10) Which is the largest country in the world, in terms of surface area?

a) Thailand.

b) Thailand.

c) Russia.

d) Singapore.

11) Thai people are very particular about hygiene when eating. Therefore your dinner host will invite you to:

a) Squat on the floor and eat with your fingers.

b) Sit at a table and eat with your fingers.

c) Sit at a table and eat using spoon, fork and/or chopsticks.

d) Place a dog on your lap and invite you to share your food with it.

12) The purpose of the hard shoulder by the side of the road in Thailand is:

a) To provide a firm platform so buffalo can graze safely.

b) To provide a flat surface so families can picnic while watching the traffic go by.

c) Somewhere to place dead dogs, chickens and cats after they have been run over.

d) To provide an additional lane, along which drunken motorcyclists can drive at night, in either direction, without lights and carrying children.

13) What do you call a sidewalk in Thailand?

a) A place to set up stalls, in such a way that pedestrians are unable to pass.

b) Yet another lane for motorcycles.

c) A urinal.

d) Somewhere for stray dogs to procreate.

14) A farang barfines a Thai lady on six consecutive days; on the seventh day she will probably tell him to:

a) Go away as she has found a wealthier customer.

b) Go back to his country and send her 80,000 baht every month so she can give up work.

c) Give her 100,000 baht as both her buffalo and her mother require urgent medical treatment.

d) Marry her.

15) Sadly Thailand will not be represented at the forthcoming Euro 2008 soccer tournament.
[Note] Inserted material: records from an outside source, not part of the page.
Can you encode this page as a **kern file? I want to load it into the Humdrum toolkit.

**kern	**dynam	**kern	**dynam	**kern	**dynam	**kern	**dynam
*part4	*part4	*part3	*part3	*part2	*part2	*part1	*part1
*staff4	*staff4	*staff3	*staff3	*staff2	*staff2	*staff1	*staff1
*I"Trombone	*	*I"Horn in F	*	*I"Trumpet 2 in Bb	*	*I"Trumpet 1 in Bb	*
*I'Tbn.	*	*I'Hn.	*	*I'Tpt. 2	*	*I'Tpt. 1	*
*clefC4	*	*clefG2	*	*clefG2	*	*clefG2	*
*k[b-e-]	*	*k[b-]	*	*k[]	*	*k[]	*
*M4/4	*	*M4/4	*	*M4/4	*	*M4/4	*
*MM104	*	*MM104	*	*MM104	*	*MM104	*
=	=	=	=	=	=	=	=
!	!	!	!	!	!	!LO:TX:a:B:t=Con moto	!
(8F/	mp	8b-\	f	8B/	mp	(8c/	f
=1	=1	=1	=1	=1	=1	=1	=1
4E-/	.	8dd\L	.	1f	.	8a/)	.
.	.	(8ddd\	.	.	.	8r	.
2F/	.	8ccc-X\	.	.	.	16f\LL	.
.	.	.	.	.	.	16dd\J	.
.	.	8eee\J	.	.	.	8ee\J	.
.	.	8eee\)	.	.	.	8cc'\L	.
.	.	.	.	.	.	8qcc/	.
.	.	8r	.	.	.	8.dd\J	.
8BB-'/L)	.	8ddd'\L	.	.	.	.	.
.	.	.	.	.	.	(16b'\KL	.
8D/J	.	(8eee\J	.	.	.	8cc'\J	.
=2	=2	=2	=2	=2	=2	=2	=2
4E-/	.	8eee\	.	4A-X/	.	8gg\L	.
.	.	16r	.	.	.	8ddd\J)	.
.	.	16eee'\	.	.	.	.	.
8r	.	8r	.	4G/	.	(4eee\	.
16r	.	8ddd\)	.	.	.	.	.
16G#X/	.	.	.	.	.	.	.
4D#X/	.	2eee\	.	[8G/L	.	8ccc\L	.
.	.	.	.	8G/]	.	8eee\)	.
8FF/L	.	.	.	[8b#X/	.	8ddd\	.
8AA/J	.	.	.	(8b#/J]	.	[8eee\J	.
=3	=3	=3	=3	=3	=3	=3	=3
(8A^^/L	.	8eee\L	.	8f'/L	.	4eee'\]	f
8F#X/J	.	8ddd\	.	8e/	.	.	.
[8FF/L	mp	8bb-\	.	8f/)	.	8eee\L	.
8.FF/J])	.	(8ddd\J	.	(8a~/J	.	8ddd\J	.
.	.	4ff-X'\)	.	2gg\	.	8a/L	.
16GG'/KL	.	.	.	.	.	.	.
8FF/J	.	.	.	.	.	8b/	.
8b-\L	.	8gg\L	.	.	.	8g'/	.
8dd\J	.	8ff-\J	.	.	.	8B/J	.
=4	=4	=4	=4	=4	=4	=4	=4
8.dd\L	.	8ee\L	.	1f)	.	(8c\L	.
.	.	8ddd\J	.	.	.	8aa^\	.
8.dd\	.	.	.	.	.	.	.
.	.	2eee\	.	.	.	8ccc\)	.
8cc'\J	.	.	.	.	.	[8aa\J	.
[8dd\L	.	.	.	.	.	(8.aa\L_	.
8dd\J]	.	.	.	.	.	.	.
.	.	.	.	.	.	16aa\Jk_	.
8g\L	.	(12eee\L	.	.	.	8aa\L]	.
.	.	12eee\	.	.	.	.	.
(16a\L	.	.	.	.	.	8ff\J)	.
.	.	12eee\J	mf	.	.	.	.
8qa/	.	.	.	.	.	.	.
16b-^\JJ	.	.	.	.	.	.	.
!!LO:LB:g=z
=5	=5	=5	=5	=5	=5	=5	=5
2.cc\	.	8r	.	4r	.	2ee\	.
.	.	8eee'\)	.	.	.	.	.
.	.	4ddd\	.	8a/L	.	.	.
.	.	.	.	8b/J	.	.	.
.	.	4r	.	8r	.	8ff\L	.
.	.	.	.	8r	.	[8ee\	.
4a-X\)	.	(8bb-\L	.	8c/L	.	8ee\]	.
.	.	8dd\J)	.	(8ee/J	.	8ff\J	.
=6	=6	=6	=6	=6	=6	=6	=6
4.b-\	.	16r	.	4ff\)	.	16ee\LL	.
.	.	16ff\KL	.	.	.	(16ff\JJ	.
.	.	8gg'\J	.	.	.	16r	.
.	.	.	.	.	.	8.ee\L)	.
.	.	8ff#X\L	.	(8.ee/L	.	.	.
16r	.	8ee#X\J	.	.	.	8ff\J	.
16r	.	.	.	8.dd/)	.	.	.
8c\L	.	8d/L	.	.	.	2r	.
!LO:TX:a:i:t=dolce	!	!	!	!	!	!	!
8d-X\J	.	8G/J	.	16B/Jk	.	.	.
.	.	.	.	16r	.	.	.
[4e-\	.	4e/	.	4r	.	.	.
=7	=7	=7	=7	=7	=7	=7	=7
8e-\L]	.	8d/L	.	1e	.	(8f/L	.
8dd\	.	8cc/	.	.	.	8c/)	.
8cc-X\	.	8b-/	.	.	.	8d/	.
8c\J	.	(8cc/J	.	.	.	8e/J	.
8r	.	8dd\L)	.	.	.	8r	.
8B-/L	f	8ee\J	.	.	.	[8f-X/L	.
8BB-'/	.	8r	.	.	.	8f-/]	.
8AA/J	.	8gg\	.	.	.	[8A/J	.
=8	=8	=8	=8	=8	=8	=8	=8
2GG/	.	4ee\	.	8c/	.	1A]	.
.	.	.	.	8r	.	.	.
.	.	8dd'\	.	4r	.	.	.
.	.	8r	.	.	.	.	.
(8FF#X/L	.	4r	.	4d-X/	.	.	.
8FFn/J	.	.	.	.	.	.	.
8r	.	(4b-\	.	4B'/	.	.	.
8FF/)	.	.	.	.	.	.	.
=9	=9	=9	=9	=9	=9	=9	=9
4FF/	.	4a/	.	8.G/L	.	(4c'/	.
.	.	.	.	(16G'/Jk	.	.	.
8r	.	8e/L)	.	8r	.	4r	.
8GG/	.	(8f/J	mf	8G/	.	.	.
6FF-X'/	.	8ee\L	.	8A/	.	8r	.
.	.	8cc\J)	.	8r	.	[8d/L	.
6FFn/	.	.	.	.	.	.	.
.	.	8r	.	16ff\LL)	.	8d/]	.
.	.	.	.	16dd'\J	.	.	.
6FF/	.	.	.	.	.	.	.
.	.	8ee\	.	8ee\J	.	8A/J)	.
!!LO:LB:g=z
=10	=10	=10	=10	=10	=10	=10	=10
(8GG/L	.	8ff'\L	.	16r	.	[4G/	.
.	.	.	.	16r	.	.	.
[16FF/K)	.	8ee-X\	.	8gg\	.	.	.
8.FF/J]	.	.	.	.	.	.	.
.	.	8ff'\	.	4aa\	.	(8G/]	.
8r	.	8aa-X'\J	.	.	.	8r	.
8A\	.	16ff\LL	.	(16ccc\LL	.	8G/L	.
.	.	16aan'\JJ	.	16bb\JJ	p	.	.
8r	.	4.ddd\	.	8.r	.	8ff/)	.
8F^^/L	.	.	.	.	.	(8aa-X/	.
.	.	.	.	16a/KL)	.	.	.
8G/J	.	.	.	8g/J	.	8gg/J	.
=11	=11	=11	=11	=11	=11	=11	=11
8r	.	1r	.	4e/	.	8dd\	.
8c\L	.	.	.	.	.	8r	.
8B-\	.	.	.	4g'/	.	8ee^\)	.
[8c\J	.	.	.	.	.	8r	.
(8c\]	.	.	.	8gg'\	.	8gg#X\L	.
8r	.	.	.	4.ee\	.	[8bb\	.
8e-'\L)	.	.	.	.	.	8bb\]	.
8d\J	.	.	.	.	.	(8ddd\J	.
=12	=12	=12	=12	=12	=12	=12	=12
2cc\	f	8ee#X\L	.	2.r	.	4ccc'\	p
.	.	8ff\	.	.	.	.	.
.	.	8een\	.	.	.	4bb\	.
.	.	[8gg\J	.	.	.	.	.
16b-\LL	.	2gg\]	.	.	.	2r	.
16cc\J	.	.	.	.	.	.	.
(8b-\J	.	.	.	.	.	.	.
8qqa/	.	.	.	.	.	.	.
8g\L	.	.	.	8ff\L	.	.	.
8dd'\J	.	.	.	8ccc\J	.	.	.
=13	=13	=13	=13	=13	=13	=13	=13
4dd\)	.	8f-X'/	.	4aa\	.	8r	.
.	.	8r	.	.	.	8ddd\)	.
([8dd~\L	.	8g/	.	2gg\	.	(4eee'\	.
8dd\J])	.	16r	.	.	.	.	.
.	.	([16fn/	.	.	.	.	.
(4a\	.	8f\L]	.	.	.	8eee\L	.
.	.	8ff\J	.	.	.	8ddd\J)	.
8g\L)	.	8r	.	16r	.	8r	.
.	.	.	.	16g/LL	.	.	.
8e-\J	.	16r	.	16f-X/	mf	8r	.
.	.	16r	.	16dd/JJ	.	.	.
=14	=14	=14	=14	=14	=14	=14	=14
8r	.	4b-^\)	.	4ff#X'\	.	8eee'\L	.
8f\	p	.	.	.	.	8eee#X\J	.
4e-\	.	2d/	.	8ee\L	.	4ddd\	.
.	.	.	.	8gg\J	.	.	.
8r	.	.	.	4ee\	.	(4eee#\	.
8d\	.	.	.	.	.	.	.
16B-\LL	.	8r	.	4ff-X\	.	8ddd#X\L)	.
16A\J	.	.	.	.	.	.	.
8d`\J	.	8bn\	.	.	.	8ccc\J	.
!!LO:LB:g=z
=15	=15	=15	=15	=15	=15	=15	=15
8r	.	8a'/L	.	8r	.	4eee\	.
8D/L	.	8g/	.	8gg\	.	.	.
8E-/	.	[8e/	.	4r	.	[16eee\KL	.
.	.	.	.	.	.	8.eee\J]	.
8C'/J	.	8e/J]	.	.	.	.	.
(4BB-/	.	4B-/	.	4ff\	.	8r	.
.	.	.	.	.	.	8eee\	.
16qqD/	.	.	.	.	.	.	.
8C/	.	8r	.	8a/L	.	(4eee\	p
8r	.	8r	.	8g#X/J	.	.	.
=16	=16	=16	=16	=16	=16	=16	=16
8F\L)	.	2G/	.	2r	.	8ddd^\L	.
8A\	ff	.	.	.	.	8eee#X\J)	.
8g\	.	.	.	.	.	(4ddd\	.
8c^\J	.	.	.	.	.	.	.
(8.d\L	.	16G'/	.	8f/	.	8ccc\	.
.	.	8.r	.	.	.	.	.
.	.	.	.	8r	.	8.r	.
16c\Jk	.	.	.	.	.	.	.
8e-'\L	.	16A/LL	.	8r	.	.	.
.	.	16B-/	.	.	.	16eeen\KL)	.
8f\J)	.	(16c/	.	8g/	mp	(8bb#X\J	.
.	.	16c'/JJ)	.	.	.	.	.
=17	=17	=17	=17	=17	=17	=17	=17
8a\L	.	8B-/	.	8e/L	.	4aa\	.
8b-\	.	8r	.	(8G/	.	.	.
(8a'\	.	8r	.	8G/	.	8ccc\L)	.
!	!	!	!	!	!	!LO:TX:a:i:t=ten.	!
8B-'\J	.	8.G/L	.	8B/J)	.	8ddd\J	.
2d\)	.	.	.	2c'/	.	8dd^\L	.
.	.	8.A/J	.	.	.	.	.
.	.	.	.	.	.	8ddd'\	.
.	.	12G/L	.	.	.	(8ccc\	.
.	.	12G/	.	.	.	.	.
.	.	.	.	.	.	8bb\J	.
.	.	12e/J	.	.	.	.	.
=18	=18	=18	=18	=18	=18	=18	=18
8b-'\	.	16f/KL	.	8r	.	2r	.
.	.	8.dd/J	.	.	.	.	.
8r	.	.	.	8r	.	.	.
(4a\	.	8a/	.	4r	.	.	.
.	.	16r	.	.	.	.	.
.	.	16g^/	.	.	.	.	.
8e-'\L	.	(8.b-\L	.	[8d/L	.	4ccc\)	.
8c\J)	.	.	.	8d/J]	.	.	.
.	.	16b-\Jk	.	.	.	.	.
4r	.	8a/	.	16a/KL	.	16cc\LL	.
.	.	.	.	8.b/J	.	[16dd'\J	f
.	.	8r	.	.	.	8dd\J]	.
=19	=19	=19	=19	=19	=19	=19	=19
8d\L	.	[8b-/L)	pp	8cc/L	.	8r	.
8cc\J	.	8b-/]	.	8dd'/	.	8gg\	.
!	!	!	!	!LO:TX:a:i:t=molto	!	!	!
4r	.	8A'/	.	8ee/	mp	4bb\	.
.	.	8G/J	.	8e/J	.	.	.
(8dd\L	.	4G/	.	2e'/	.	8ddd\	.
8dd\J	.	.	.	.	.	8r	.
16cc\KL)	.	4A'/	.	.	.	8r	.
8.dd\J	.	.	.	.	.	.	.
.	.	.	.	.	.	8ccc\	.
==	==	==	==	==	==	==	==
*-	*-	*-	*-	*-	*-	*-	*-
The reason for this is:

a) The Thai Association Football Federation (TAFF) forgot to register in time.

b) The tournament organisers were unaware that Thailand is in Europe and therefore neglected to issue us with an invitation.

c) We were eliminated in the qualifying stages by Nigeria and Brazil.

d) None of these.

16) A Thai mother finds that her baby's bathwater is too hot. Therefore she

a) Adds some cold.

b) Leaves it for a while and then gives the baby a bath.

c) Sends the baby to bed with Coca Cola in its bottle instead.

d) Puts on a pair of rubber gloves to avoid scalding her hands.

I do hope that the above will prove helpful but feel free to email me if you have any queries.


Stickman's thoughts:

I have to admit laughing rather loud in places! I hope readers took this in the spirit it was written, as tongue and cheek and not too serious.